TRY IT ::
The reply should consist of the entire listing, word for word.

SUPPLIED DATA ::
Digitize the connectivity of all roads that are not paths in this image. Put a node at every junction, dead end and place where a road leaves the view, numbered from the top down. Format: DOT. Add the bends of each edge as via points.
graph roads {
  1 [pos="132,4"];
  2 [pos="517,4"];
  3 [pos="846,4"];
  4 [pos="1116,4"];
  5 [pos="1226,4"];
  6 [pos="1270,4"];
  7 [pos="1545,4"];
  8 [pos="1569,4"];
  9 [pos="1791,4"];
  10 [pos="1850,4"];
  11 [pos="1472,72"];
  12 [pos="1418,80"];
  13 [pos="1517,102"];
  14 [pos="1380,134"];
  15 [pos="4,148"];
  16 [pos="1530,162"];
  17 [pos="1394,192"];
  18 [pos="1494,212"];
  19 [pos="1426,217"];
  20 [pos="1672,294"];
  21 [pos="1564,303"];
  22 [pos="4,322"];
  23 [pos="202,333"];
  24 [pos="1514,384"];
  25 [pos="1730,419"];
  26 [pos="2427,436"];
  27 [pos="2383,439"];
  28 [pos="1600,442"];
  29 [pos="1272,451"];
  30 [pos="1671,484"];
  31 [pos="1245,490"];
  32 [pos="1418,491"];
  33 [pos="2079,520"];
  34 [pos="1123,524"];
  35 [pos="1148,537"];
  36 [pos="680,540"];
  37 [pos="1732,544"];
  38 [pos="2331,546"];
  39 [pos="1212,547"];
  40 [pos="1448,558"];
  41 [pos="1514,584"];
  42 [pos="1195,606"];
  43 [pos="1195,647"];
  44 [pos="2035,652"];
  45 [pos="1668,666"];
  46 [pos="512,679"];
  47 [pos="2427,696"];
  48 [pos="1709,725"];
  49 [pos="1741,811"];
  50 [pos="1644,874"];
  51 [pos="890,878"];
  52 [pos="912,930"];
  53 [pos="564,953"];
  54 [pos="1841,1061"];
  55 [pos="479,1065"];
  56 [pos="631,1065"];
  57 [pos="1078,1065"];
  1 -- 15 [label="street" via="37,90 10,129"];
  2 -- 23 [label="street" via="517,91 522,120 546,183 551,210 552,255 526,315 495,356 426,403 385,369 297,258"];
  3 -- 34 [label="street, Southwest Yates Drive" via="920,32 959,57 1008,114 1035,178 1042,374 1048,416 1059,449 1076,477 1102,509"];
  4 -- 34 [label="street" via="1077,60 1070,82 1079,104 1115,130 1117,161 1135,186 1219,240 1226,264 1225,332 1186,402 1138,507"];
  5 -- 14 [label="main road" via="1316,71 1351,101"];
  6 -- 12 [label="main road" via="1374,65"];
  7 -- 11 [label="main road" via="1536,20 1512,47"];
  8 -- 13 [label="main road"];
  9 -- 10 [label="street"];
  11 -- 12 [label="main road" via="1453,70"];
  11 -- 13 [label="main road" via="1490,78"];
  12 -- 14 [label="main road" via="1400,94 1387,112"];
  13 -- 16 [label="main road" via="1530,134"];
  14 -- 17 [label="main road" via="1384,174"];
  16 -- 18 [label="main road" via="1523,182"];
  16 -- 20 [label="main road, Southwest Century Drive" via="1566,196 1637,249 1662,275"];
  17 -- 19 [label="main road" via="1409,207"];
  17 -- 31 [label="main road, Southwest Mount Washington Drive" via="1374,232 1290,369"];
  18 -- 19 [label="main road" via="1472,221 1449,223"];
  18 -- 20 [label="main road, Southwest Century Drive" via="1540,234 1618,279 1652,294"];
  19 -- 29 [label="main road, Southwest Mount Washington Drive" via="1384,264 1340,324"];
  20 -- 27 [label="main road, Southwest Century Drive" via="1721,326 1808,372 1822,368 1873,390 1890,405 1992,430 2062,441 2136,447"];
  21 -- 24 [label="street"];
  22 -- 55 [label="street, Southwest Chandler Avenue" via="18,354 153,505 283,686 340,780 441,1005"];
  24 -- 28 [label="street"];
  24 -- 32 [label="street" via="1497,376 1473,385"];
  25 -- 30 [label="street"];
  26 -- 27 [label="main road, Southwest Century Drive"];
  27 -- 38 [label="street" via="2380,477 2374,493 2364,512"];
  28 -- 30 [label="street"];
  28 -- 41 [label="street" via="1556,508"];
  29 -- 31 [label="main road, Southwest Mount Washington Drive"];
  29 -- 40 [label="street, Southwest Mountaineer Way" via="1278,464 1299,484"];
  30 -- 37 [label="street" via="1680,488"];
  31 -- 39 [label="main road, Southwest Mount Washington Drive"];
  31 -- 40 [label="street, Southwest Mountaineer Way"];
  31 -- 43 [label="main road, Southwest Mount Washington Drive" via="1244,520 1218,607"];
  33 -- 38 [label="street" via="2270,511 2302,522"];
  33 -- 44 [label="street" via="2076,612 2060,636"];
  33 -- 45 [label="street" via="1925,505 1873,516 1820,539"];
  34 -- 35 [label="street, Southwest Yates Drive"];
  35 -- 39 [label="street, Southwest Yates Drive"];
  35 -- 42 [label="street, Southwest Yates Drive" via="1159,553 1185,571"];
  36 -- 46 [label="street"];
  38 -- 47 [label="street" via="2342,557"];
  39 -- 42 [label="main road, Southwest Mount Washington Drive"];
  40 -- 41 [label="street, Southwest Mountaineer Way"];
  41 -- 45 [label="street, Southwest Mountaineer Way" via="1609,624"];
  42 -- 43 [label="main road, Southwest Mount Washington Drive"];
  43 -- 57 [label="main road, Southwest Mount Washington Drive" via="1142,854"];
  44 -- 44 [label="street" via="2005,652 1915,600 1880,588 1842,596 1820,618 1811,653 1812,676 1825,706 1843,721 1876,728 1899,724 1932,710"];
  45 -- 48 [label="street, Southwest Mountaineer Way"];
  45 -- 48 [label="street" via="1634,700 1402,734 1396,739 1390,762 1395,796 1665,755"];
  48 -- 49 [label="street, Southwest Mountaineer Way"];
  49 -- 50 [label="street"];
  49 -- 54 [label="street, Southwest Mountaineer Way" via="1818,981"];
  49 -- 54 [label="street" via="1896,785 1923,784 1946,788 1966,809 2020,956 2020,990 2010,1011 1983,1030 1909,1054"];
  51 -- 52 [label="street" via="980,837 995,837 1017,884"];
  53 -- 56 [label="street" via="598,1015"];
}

RESPONSE TO THE EXERCISE ::
Digitize the connectivity of all roads that are not paths in this image. Put a node at every junction, dead end and place where a road leaves the view, numbered from the top down. Format: DOT. Add the bends of each edge as via points.
graph roads {
  1 [pos="132,4"];
  2 [pos="517,4"];
  3 [pos="846,4"];
  4 [pos="1116,4"];
  5 [pos="1226,4"];
  6 [pos="1270,4"];
  7 [pos="1545,4"];
  8 [pos="1569,4"];
  9 [pos="1791,4"];
  10 [pos="1850,4"];
  11 [pos="1472,72"];
  12 [pos="1418,80"];
  13 [pos="1517,102"];
  14 [pos="1380,134"];
  15 [pos="4,148"];
  16 [pos="1530,162"];
  17 [pos="1394,192"];
  18 [pos="1494,212"];
  19 [pos="1426,217"];
  20 [pos="1672,294"];
  21 [pos="1564,303"];
  22 [pos="4,322"];
  23 [pos="202,333"];
  24 [pos="1514,384"];
  25 [pos="1730,419"];
  26 [pos="2427,436"];
  27 [pos="2383,439"];
  28 [pos="1600,442"];
  29 [pos="1272,451"];
  30 [pos="1671,484"];
  31 [pos="1245,490"];
  32 [pos="1418,491"];
  33 [pos="2079,520"];
  34 [pos="1123,524"];
  35 [pos="1148,537"];
  36 [pos="680,540"];
  37 [pos="1732,544"];
  38 [pos="2331,546"];
  39 [pos="1212,547"];
  40 [pos="1448,558"];
  41 [pos="1514,584"];
  42 [pos="1195,606"];
  43 [pos="1195,647"];
  44 [pos="2035,652"];
  45 [pos="1668,666"];
  46 [pos="512,679"];
  47 [pos="2427,696"];
  48 [pos="1709,725"];
  49 [pos="1741,811"];
  50 [pos="1644,874"];
  51 [pos="890,878"];
  52 [pos="912,930"];
  53 [pos="564,953"];
  54 [pos="1841,1061"];
  55 [pos="479,1065"];
  56 [pos="631,1065"];
  57 [pos="1078,1065"];
  1 -- 15 [label="street" via="37,90 10,129"];
  2 -- 23 [label="street" via="517,91 522,120 546,183 551,210 552,255 526,315 495,356 426,403 385,369 297,258"];
  3 -- 34 [label="street, Southwest Yates Drive" via="920,32 959,57 1008,114 1035,178 1042,374 1048,416 1059,449 1076,477 1102,509"];
  4 -- 34 [label="street" via="1077,60 1070,82 1079,104 1115,130 1117,161 1135,186 1219,240 1226,264 1225,332 1186,402 1138,507"];
  5 -- 14 [label="main road" via="1316,71 1351,101"];
  6 -- 12 [label="main road" via="1374,65"];
  7 -- 11 [label="main road" via="1536,20 1512,47"];
  8 -- 13 [label="main road"];
  9 -- 10 [label="street"];
  11 -- 12 [label="main road" via="1453,70"];
  11 -- 13 [label="main road" via="1490,78"];
  12 -- 14 [label="main road" via="1400,94 1387,112"];
  13 -- 16 [label="main road" via="1530,134"];
  14 -- 17 [label="main road" via="1384,174"];
  16 -- 18 [label="main road" via="1523,182"];
  16 -- 20 [label="main road, Southwest Century Drive" via="1566,196 1637,249 1662,275"];
  17 -- 19 [label="main road" via="1409,207"];
  17 -- 31 [label="main road, Southwest Mount Washington Drive" via="1374,232 1290,369"];
  18 -- 19 [label="main road" via="1472,221 1449,223"];
  18 -- 20 [label="main road, Southwest Century Drive" via="1540,234 1618,279 1652,294"];
  19 -- 29 [label="main road, Southwest Mount Washington Drive" via="1384,264 1340,324"];
  20 -- 27 [label="main road, Southwest Century Drive" via="1721,326 1808,372 1822,368 1873,390 1890,405 1992,430 2062,441 2136,447"];
  21 -- 24 [label="street"];
  22 -- 55 [label="street, Southwest Chandler Avenue" via="18,354 153,505 283,686 340,780 441,1005"];
  24 -- 28 [label="street"];
  24 -- 32 [label="street" via="1497,376 1473,385"];
  25 -- 30 [label="street"];
  26 -- 27 [label="main road, Southwest Century Drive"];
  27 -- 38 [label="street" via="2380,477 2374,493 2364,512"];
  28 -- 30 [label="street"];
  28 -- 41 [label="street" via="1556,508"];
  29 -- 31 [label="main road, Southwest Mount Washington Drive"];
  29 -- 40 [label="street, Southwest Mountaineer Way" via="1278,464 1299,484"];
  30 -- 37 [label="street" via="1680,488"];
  31 -- 39 [label="main road, Southwest Mount Washington Drive"];
  31 -- 40 [label="street, Southwest Mountaineer Way"];
  31 -- 43 [label="main road, Southwest Mount Washington Drive" via="1244,520 1218,607"];
  33 -- 38 [label="street" via="2270,511 2302,522"];
  33 -- 44 [label="street" via="2076,612 2060,636"];
  33 -- 45 [label="street" via="1925,505 1873,516 1820,539"];
  34 -- 35 [label="street, Southwest Yates Drive"];
  35 -- 39 [label="street, Southwest Yates Drive"];
  35 -- 42 [label="street, Southwest Yates Drive" via="1159,553 1185,571"];
  36 -- 46 [label="street"];
  38 -- 47 [label="street" via="2342,557"];
  39 -- 42 [label="main road, Southwest Mount Washington Drive"];
  40 -- 41 [label="street, Southwest Mountaineer Way"];
  41 -- 45 [label="street, Southwest Mountaineer Way" via="1609,624"];
  42 -- 43 [label="main road, Southwest Mount Washington Drive"];
  43 -- 57 [label="main road, Southwest Mount Washington Drive" via="1142,854"];
  44 -- 44 [label="street" via="2005,652 1915,600 1880,588 1842,596 1820,618 1811,653 1812,676 1825,706 1843,721 1876,728 1899,724 1932,710"];
  45 -- 48 [label="street, Southwest Mountaineer Way"];
  45 -- 48 [label="street" via="1634,700 1402,734 1396,739 1390,762 1395,796 1665,755"];
  48 -- 49 [label="street, Southwest Mountaineer Way"];
  49 -- 50 [label="street"];
  49 -- 54 [label="street, Southwest Mountaineer Way" via="1818,981"];
  49 -- 54 [label="street" via="1896,785 1923,784 1946,788 1966,809 2020,956 2020,990 2010,1011 1983,1030 1909,1054"];
  51 -- 52 [label="street" via="980,837 995,837 1017,884"];
  53 -- 56 [label="street" via="598,1015"];
}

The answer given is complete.